- Description of the task -
Reproduce all of the following data verbatim, keeping every line unchanged and in its original order.

- Information supplied -
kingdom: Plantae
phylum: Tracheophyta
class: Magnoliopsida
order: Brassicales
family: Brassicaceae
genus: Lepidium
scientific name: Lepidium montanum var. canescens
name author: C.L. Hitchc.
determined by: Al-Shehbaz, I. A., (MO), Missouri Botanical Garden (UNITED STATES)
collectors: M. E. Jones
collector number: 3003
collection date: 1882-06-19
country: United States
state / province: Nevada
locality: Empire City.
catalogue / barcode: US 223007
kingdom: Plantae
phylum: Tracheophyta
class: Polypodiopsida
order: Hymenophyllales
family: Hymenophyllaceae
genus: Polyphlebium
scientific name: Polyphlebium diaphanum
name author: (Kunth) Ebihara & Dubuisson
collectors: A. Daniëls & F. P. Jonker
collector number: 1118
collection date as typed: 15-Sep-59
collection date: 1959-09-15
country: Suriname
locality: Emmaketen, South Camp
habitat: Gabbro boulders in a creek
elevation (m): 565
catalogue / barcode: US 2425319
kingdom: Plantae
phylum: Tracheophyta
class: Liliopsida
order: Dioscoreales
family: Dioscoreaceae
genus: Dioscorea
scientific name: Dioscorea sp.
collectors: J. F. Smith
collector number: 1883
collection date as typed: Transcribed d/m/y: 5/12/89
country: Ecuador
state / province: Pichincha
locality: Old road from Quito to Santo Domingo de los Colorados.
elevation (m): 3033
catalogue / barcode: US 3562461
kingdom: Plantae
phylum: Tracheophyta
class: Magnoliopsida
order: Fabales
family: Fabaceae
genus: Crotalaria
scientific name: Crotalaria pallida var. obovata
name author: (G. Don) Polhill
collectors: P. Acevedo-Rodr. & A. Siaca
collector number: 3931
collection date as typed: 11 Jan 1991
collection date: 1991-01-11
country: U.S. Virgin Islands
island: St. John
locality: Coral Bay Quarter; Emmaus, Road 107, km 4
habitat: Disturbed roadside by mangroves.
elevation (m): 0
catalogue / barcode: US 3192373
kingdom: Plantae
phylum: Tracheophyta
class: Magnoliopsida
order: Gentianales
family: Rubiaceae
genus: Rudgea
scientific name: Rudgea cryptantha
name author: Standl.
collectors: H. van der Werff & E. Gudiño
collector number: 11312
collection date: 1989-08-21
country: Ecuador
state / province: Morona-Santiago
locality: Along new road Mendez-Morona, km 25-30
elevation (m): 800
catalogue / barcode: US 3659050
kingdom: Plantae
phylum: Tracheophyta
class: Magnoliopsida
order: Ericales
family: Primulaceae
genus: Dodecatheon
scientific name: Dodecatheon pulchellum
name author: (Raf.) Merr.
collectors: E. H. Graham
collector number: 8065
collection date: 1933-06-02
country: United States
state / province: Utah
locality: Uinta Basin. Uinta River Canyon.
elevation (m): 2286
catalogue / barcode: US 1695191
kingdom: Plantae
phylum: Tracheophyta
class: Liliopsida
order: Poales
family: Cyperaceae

- Response for this exercise -
kingdom: Plantae
phylum: Tracheophyta
class: Magnoliopsida
order: Brassicales
family: Brassicaceae
genus: Lepidium
scientific name: Lepidium montanum var. canescens
name author: C.L. Hitchc.
determined by: Al-Shehbaz, I. A., (MO), Missouri Botanical Garden (UNITED STATES)
collectors: M. E. Jones
collector number: 3003
collection date: 1882-06-19
country: United States
state / province: Nevada
locality: Empire City.
catalogue / barcode: US 223007
kingdom: Plantae
phylum: Tracheophyta
class: Polypodiopsida
order: Hymenophyllales
family: Hymenophyllaceae
genus: Polyphlebium
scientific name: Polyphlebium diaphanum
name author: (Kunth) Ebihara & Dubuisson
collectors: A. Daniëls & F. P. Jonker
collector number: 1118
collection date as typed: 15-Sep-59
collection date: 1959-09-15
country: Suriname
locality: Emmaketen, South Camp
habitat: Gabbro boulders in a creek
elevation (m): 565
catalogue / barcode: US 2425319
kingdom: Plantae
phylum: Tracheophyta
class: Liliopsida
order: Dioscoreales
family: Dioscoreaceae
genus: Dioscorea
scientific name: Dioscorea sp.
collectors: J. F. Smith
collector number: 1883
collection date as typed: Transcribed d/m/y: 5/12/89
country: Ecuador
state / province: Pichincha
locality: Old road from Quito to Santo Domingo de los Colorados.
elevation (m): 3033
catalogue / barcode: US 3562461
kingdom: Plantae
phylum: Tracheophyta
class: Magnoliopsida
order: Fabales
family: Fabaceae
genus: Crotalaria
scientific name: Crotalaria pallida var. obovata
name author: (G. Don) Polhill
collectors: P. Acevedo-Rodr. & A. Siaca
collector number: 3931
collection date as typed: 11 Jan 1991
collection date: 1991-01-11
country: U.S. Virgin Islands
island: St. John
locality: Coral Bay Quarter; Emmaus, Road 107, km 4
habitat: Disturbed roadside by mangroves.
elevation (m): 0
catalogue / barcode: US 3192373
kingdom: Plantae
phylum: Tracheophyta
class: Magnoliopsida
order: Gentianales
family: Rubiaceae
genus: Rudgea
scientific name: Rudgea cryptantha
name author: Standl.
collectors: H. van der Werff & E. Gudiño
collector number: 11312
collection date: 1989-08-21
country: Ecuador
state / province: Morona-Santiago
locality: Along new road Mendez-Morona, km 25-30
elevation (m): 800
catalogue / barcode: US 3659050
kingdom: Plantae
phylum: Tracheophyta
class: Magnoliopsida
order: Ericales
family: Primulaceae
genus: Dodecatheon
scientific name: Dodecatheon pulchellum
name author: (Raf.) Merr.
collectors: E. H. Graham
collector number: 8065
collection date: 1933-06-02
country: United States
state / province: Utah
locality: Uinta Basin. Uinta River Canyon.
elevation (m): 2286
catalogue / barcode: US 1695191
kingdom: Plantae
phylum: Tracheophyta
class: Liliopsida
order: Poales
family: Cyperaceae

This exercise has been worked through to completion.